These biomechanical studies have been translated to clinical findings. A level II, prospective, randomized controlled study by Barber and colleagues29 evaluated 42 patients with >3 cm, 2-tendon RCTs repaired arthroscopically.Twenty-two patients were randomized to single-row arthroscopic repair, and 20 patients to single-row arthroscopic repair augmented by ADM by an onlay technique (Figure 1) as described by Labbé.30 At average follow-up of 24 months, 85% of the augmented repairs were intact on magnetic resonance imaging (MRI) at follow-up, compared to 40% in the control group (P < .05). Agrawal31 retrospectively reviewed 14 patients with either RCTs >3 cm or recurrent RCT (may be <3 cm) that were arthroscopically repaired with a double-row technique with ADM augmentation. Postoperative MRI obtained at average of 16.8 months revealed 85.7% of repairs to be intact, with 14.3% having recurrent tears of <1 cm. Rotini and colleagues32 evaluated a smaller subset of 5 patients with large/massive primary cuff tears, arthroscopically repaired with double-row technique and ADM augmentation. Follow-up MRI at an average of 1 year demonstrated 3 intact repairs, 1 partial recurrence, and 1 complete recurrence. These clinical studies demonstrate that RCRs augmented with ADM have a much higher rate of structural integrity on postoperative imaging compared to what has been previously reported in the literature.1-6
Although an “off-label” indication, the use of ADM in massive RC tears has been described with good clinical results.14,17,19,33 The ADM is used to bridge the gap by suturing it to the edge of the retracted tendon and anchoring it to the tuberosity (Figures 2A-2E). Improvement in pain, function, and active range of motion can be achieved. Burkhead and colleagues14 obtained postoperative MRIs at average follow-up of 1.2 years and found only 3 of 11 repairs with evidence of re-tear, all noted to be smaller than preoperative tears. Gupta and colleagues17 obtained postoperative ultrasounds in 24 patients at average 3 years and showed 76% of tears to be fully intact, with the remaining 24% having only a partial tear, and 0% with full re-tears. Venouziou and colleagues19 evaluated 14 patients with minimum 18-month follow-up and Kokkalis and colleagues33 evaluated 21 patients with a 29-month follow-up; both described successful clinical outcomes but did not provide postoperative imaging evaluation. Multiple studies have adapted this technique to a fully arthroscopic method and have had similarly positive results clinically and with MRI.13,16,18,34,35 Bond and colleagues13 reported 16 cases with massive irreparable tears repaired arthroscopically with ADM to span the tendon gap. At an average follow-up of 26.8 months, 75% had good or excellent clinical results, and at an average of 1 year postoperatively 13 of 16 cases had an intact repair on gadolinium enhanced MRI.13 These studies suggest that ADM can be used for bridging massive irreparable RC tears with good clinical and radiographic outcomes.

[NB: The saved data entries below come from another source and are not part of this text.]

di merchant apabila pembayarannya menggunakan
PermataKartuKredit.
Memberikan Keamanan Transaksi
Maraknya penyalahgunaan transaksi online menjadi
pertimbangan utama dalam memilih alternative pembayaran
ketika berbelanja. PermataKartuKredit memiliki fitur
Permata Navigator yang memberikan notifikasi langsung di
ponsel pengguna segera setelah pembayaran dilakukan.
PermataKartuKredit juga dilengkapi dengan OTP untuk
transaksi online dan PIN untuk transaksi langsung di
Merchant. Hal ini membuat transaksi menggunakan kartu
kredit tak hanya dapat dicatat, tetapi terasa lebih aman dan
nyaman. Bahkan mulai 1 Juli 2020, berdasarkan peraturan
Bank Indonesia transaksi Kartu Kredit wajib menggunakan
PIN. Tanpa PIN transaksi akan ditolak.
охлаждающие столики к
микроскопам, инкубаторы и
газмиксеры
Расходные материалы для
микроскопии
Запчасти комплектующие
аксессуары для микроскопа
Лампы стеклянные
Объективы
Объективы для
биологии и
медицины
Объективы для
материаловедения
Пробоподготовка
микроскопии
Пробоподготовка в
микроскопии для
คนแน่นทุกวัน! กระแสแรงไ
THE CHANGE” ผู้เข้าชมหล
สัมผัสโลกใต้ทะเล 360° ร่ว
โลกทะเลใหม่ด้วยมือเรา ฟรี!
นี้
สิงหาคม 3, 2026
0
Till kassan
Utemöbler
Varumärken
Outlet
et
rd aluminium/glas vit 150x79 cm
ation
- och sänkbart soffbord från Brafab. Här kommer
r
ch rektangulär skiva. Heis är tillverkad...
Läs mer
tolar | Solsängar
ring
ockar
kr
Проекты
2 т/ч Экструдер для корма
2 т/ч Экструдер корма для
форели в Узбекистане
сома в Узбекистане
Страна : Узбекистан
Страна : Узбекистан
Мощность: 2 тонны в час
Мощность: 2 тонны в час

Superior capsule reconstruction is a biomechanically proven concept that has been described in previous studies.36,37 In the original technique, autologous tensor fascia lata (TFL) is anchored from the glenoid margin to the greater tuberosity footprint to restore the superior stability of the glenohumeral joint, without altering the native glenohumeral contact forces.38 This concept has gained popularity in the United States, but with the use of an ADM instead of harvesting TFL (Figures 3A, 3B). However, there are no published biomechanical or clinical studies with the use of ADM in superior capsular reconstruction.
Conclusion
The use of ADM is an emerging solution for augmenting primary RCRs and the treatment of irreparable RC tears. The biomechanical and clinical studies summarized support the use of ADM in RC surgery. Further randomized studies are needed to add to the growing evidence on the use of ADMs.